Dans un premier temps, deux formations à destination des organisations participantes ont été réalisés, réunissant 47 participants. Ensuite, les équipes des ONG ont réalisé, en mars-avril 2026, en autonomie et avec un accompagnement à distance du GT EE, les évaluations environnementales de leurs projets, selon les différents protocoles. Les organisations participantes – ACF, AIRD, CEAS, Concern, CRBF, CRS, GRAD-A, IQRA, PUI, SI, Solidev, TdH et Tintua – couvrent des secteurs et des zones d’intervention variés à travers le Burkina Faso.

L’atelier de co-analyse : une étape clé

L’atelier de co-analyse organisé le 22 avril par le GT EE, constitue une étape clé du processus : il permet aux équipes participantes d’analyser collectivement les résultats des évaluations réalisées et d’identifier les enseignements pour l’amélioration de la MERA et des pratiques d’évaluation environnementale.

Les discussions ont permis de comparer les résultats et processus des deux protocoles, de dégager leurs forces et limites respectives, et de formuler des recommandations concrètes. Il en ressort notamment que la MERA est jugée plus simple d’utilisation et plus rapide d’accès, tandis que le NEAT+ est apprécié pour sa prise en compte du contexte environnemental local, ce qui peut conduire à des mesures d’atténuation différenciées selon les zones d’intervention. La complémentarité des deux outils a ainsi été confirmée par les participants. Les recommandations d’amélioration de la MERA, travaillés en format World Café, portent sur trois axes principaux : le contenu des modules sectoriels ; le format ; et la facilité d’utilisation.

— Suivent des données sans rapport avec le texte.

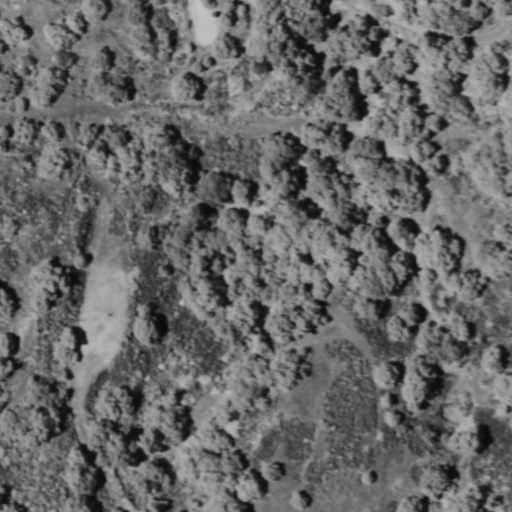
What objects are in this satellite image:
road: (432, 25)
road: (74, 423)
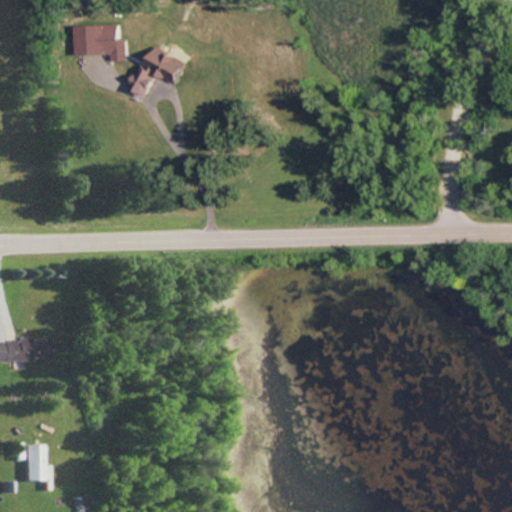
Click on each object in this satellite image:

La DG ECHO, présente en qualité d’observateur, a salué la qualité des échanges et rappelé son soutien à l’intégration des évaluations environnementales dans les propositions de financement. Les représentants ont souligné que chaque risque identifié doit être accompagné de mesures d’atténuation budgétisées et assorties d’indicateurs, un message fort adressé à l’ensemble du secteur.

Les prochaines étapes

Les livrables attendus du pilote sont : un rapport d’analyse par projet (incluant un Plan de Gestion Environnementale) de la part des participants et un rapport de capitalisation. Un webinaire de restitution interne est prévu en juillet et une restitution publique est prévue en septembre 2026, suivi d’une diffusion large des résultats.

Ce pilote est réalisé dans le cadre du projet APIC 3 (Apprendre et Innover Face aux Crises) du Groupe URD, avec le soutien de l’Agence française de développement, la Fondation de France, la Région Auvergne-Rhône-Alpes & la Principauté de Monaco.